Aisha caught Gough's glance, evaluating how she was taking it. She
smiled back. Caught a blank look on the face of the CIA man—it was going past him—a politely interested expression on the face of the security minister.

For a moment she tried to imagine the tightrope
he
must be trying to walk. On one side, literally, they were right across the causeway, the Saudis. On the other, the British and Americans. The Iraqis threatening from up north. The Iranians, coreligionists of the Shi'ite majority, across the Gulf. On one hand, bazaar fundamentalism, whipped up by the repression and house-bulldozings in Israel. On the other, pressure from the steadily educating middle class to democratize. Beneath it all, the knowledge that soon the oil would stop flowing and Bahrain would become again a barren, waterless desert.

No, she didn't envy him at all.

LIKE all Arab meetings, when it was over everyone scattered instantly. In seconds the room was empty. Diehl tilted his watch. “Half the fuckin' day shot in the ass.”

“You don't need to use language like that, Bob.”

“D'you copy any of that? What they were sayin'?”

“Most of it.”

“Anything worth hearing?”

“It'll all be in my report,” she said.

Hooker came back from talking to a heavyset white man she thought was FBI. “Let's go. We've wasted enough time here.” He still looked furious, and she knew it was about the missing explosives and guns, and even more, that Gough knew about them. Which meant he had sources of information inside the base.

“What were you talking to the general about?” he wanted to know as soon as they were in the car.

She said, startled, “To Gough? Nothing. He was just showing off his Arabic.”

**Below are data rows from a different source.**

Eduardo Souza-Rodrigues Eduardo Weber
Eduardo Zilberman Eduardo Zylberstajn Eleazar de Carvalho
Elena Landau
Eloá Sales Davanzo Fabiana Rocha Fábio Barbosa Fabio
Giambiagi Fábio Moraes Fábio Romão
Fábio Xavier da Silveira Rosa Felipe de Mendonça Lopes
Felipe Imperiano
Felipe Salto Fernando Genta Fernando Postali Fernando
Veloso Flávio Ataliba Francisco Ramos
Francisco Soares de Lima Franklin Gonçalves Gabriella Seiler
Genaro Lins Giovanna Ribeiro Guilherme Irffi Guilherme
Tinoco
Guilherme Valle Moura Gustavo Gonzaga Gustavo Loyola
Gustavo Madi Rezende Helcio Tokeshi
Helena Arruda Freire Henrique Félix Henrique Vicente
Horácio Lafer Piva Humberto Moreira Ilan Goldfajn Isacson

“Did you tell him about the thefts? And that Yousif, you had your heads together for a long time there.”

“I did
not
tell them about the thefts, or anything else. Do you really think I would—”

“Bob, you were there, did she say anything?”

Diehl stirred uneasily. “Uh—they were talking Arabic—”

“I did
not
say
anything
about that,” she said. “That is internal need to know and I would
never
discuss it with anyone off base. With
anyone.
If you don't believe that, sir, we'd better have a private talk.”

“No, no, forget it.” He sat back.

She jerked the car around, almost sideswiping a taxi, so mad she could spit. At both of them; Diehl hadn't even pretended to defend her. The security officer muttered something, some halfhearted apology, but by then she was taking deep, even breaths, forcing it down, down. To where his instant assumption—that because she spoke Arabic, because she was Muslim, because she was black, she was not to be trusted—could not hurt her at all.